■ 課題:
下にある仏教についての文章を、一字も変えずに最初から最後まで引用してください。

■ 文章の抜粋:
··········

仏教と聞くと、あるいは宗教と聞くと、どのような印象を抱くだろうか?

 

現世利益、加持祈祷。神様、仏様にお祈りする。無病息災を。

 

そんなものだと思っているとしたら、全くの見当違いである。

 

仏教とは、浄土真宗とは、本願によって、自らを受け止められ、

 

受け止められることではじめて自分を引き受けていく、

 

自分を生きていくという覚悟が起こる。

 

ずっと忌避してきた、逃げてきた自分を、今、やっと取り戻した。

 

自分を生きた、そう云える今を生きている。

このことを自在というのだと教わる。

 

念佛、本願に出遇う、ということはそういうことだ。

 

自分の思いが破られて、いのちに生きる。その歩みが今始まった。

 

信に死し、願に生きると曽我量深という先生が仰ったと聞く。

 

わたしの独りよがりの思いが常に破られて、いのちが新鮮な感動を

もってはたらきかける。

··········

■ データ一覧:
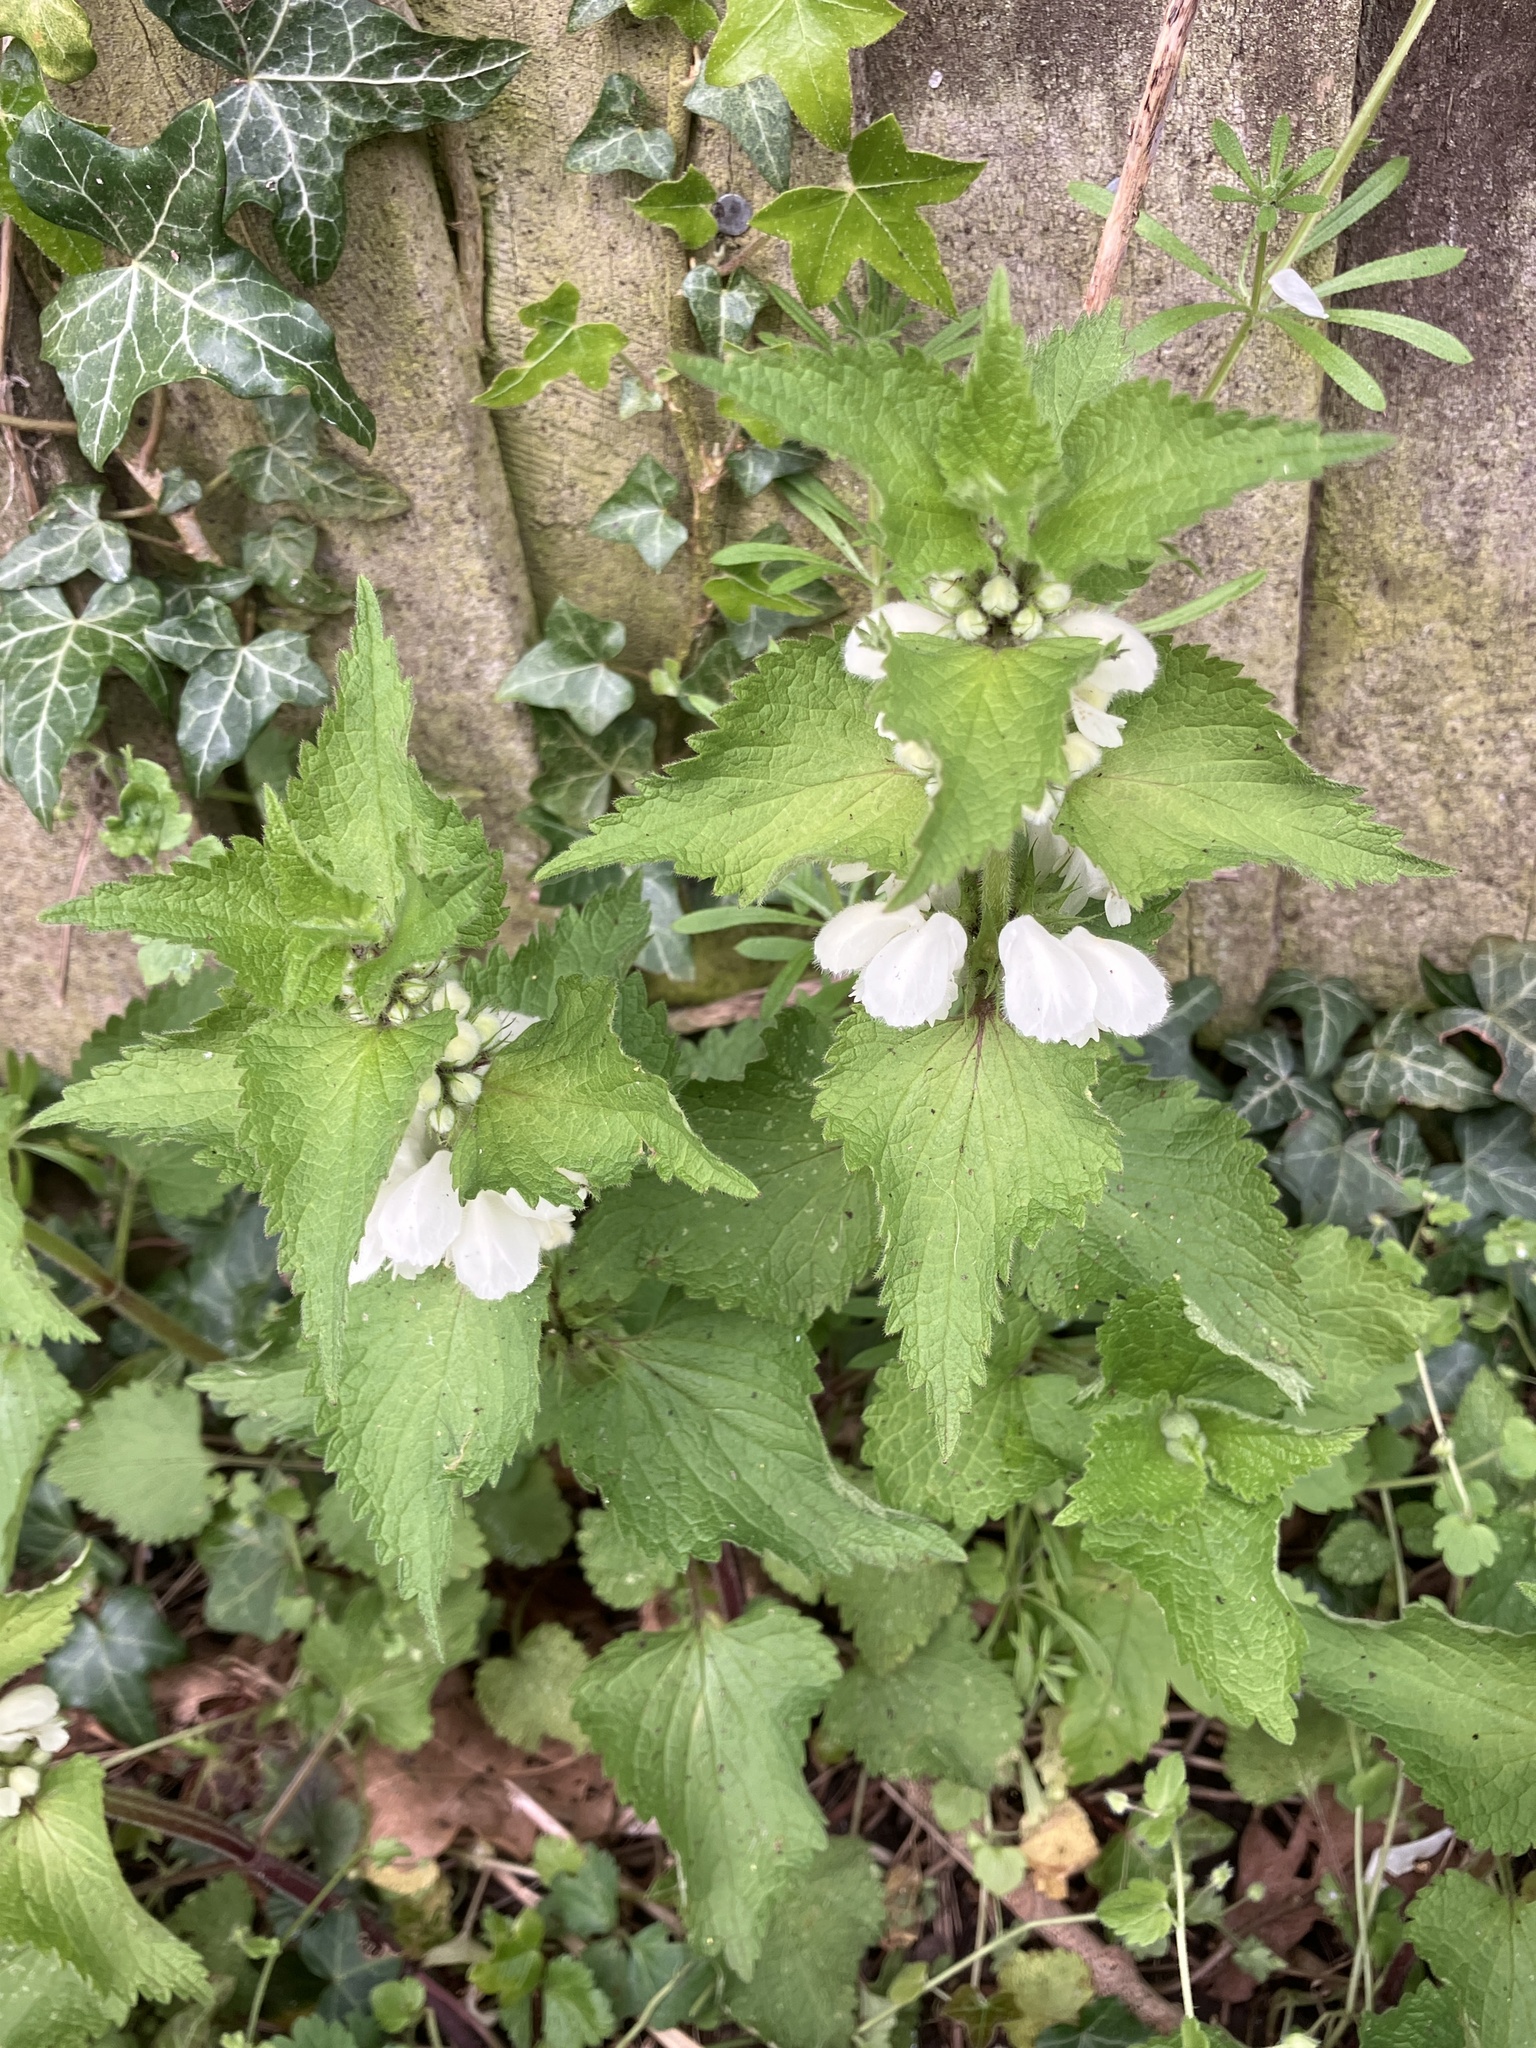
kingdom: Plantae
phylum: Tracheophyta
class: Magnoliopsida
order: Lamiales
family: Lamiaceae
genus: Lamium
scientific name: Lamium album
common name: White dead-nettle
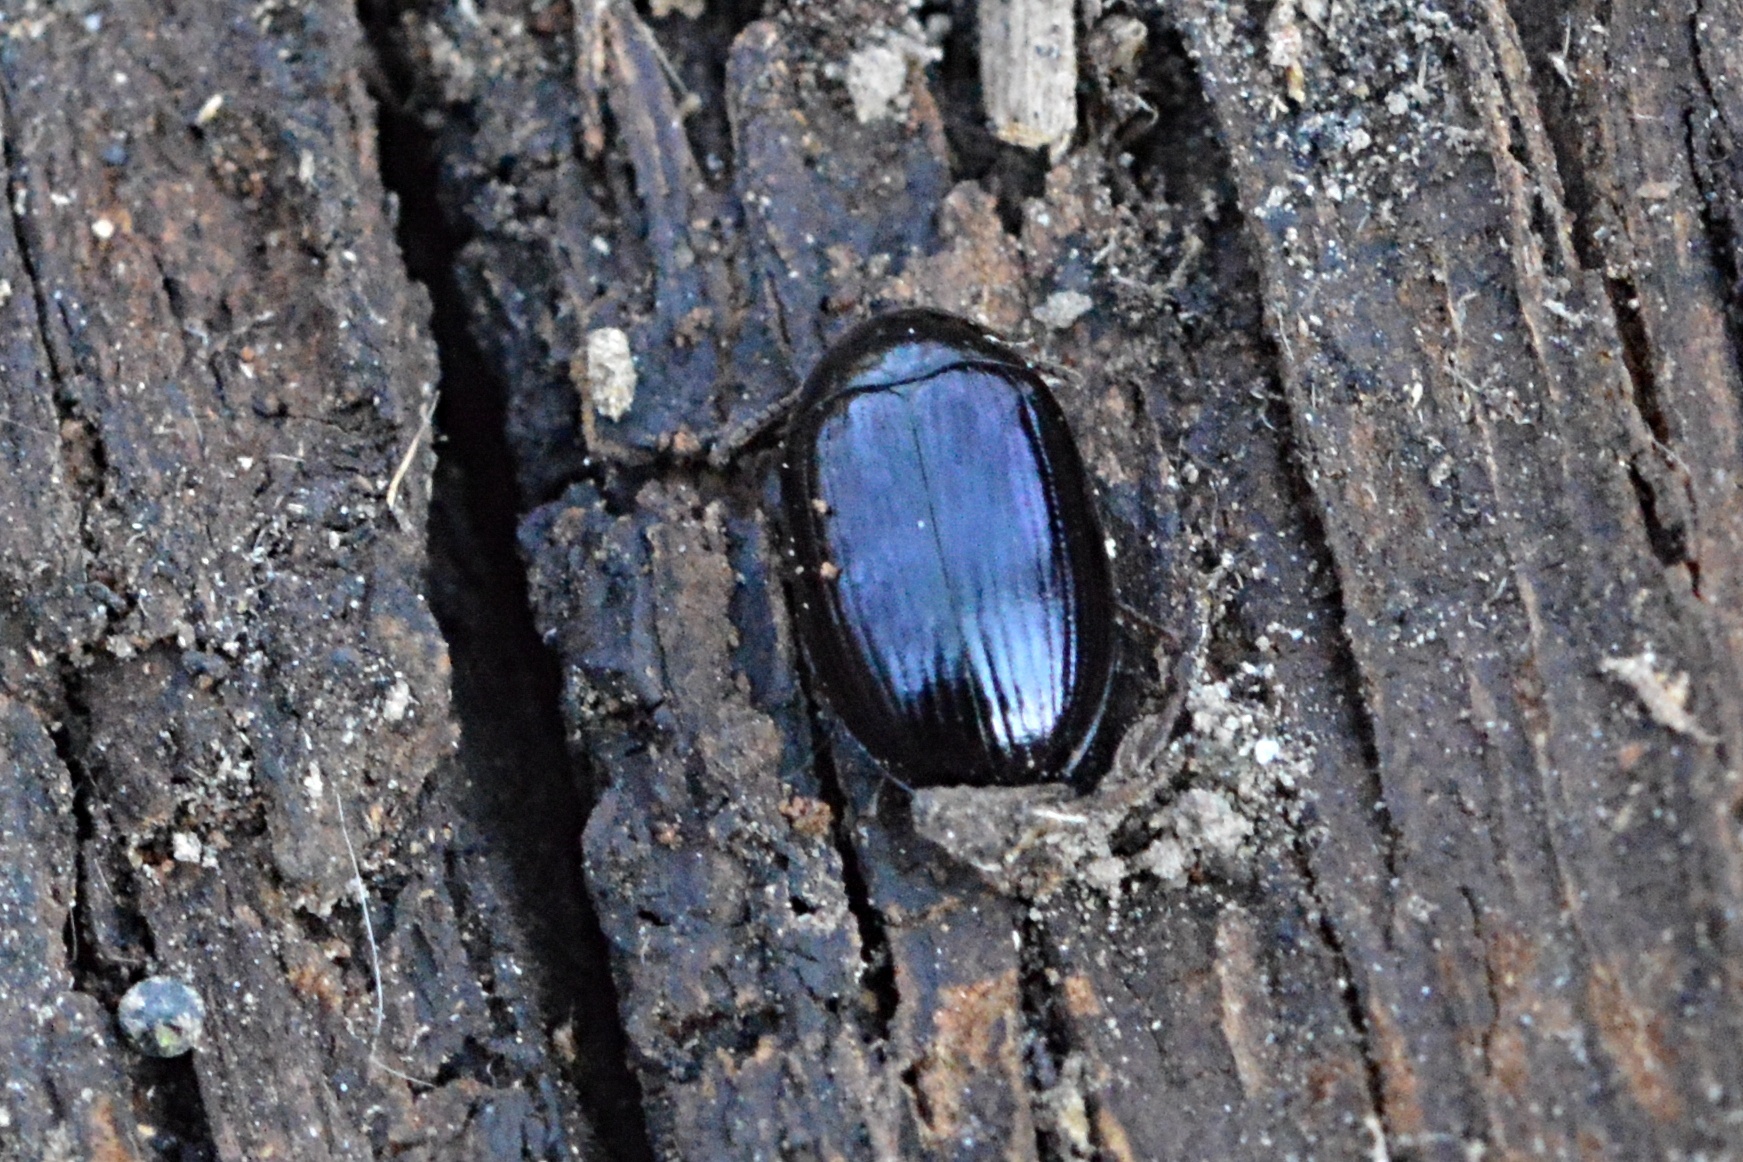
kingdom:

··········

■ 全文出力:
仏教と聞くと、あるいは宗教と聞くと、どのような印象を抱くだろうか?

 

現世利益、加持祈祷。神様、仏様にお祈りする。無病息災を。

 

そんなものだと思っているとしたら、全くの見当違いである。

 

仏教とは、浄土真宗とは、本願によって、自らを受け止められ、

 

受け止められることではじめて自分を引き受けていく、

 

自分を生きていくという覚悟が起こる。

 

ずっと忌避してきた、逃げてきた自分を、今、やっと取り戻した。

 

自分を生きた、そう云える今を生きている。

このことを自在というのだと教わる。

 

念佛、本願に出遇う、ということはそういうことだ。

 

自分の思いが破られて、いのちに生きる。その歩みが今始まった。

 

信に死し、願に生きると曽我量深という先生が仰ったと聞く。

 

わたしの独りよがりの思いが常に破られて、いのちが新鮮な感動を

もってはたらきかける。